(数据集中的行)
^^^^^^^^^^^^^^^^
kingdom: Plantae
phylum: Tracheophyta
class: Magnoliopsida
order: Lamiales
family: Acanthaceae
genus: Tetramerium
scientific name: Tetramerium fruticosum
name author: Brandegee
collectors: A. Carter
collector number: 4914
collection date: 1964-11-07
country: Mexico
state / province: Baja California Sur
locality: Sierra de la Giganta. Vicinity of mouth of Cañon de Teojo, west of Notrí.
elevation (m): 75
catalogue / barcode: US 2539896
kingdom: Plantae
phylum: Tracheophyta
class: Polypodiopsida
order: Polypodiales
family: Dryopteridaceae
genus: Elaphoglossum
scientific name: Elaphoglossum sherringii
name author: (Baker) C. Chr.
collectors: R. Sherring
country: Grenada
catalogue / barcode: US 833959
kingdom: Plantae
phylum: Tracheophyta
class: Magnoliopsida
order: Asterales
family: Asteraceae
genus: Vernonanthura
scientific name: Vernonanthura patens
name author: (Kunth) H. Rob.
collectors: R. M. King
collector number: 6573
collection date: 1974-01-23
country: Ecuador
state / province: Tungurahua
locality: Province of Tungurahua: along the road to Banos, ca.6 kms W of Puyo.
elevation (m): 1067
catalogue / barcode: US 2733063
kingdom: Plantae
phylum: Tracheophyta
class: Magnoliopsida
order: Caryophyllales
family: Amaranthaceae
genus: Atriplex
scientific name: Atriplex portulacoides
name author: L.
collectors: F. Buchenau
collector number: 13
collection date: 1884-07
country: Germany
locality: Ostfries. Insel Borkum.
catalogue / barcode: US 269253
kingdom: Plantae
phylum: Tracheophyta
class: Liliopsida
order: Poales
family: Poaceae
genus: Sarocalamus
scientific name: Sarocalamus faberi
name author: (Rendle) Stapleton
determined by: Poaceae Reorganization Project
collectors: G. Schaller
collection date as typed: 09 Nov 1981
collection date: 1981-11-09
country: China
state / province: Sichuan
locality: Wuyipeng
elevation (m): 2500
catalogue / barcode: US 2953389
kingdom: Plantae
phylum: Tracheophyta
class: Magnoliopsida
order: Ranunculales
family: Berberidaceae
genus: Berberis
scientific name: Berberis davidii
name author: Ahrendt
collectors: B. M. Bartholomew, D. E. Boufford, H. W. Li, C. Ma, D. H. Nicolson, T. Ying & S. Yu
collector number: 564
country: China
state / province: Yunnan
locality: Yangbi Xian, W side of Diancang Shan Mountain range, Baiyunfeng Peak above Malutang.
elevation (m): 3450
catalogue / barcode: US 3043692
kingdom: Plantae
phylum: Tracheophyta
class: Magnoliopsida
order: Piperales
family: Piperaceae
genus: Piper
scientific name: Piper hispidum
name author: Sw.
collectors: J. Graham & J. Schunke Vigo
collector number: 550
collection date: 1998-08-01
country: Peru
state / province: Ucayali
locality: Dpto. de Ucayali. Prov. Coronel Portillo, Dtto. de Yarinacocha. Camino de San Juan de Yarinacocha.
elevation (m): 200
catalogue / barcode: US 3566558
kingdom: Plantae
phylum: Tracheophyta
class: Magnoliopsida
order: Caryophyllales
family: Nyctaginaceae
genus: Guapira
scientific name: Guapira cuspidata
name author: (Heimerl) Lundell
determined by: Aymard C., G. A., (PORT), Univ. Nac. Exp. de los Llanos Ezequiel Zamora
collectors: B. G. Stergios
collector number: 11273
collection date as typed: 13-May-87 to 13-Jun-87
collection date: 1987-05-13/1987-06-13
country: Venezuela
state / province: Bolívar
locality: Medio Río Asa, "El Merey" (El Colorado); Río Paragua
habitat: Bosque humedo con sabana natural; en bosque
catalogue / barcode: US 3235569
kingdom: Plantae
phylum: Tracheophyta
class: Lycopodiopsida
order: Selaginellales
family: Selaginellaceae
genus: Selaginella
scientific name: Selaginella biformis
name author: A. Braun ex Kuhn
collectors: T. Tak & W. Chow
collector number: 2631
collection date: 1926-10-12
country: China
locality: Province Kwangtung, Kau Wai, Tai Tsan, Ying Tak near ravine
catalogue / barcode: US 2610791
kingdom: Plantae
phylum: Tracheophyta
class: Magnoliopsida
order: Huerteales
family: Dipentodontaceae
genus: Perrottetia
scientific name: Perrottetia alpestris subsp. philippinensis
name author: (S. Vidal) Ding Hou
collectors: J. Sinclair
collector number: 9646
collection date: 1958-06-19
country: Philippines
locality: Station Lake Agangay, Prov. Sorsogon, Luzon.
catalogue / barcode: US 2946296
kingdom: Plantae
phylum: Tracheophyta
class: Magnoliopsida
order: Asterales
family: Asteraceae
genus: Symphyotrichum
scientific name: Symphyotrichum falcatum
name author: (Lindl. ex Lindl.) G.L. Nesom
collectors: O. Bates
^^^^^^^^^^^^^^^^
你要做的 —
从含有“scientific name: Elaphoglossum sherringii”的那一行开始，到含有“scientific name: Vernonanthura patens”的那一行结束，把这几行重写一遍。只把其中的“collectors”换成“gathered by”，其他内容保持不变。

结果 —
scientific name: Elaphoglossum sherringii
name author: (Baker) C. Chr.
gathered by: R. Sherring
country: Grenada
catalogue / barcode: US 833959
kingdom: Plantae
phylum: Tracheophyta
class: Magnoliopsida
order: Asterales
family: Asteraceae
genus: Vernonanthura
scientific name: Vernonanthura patens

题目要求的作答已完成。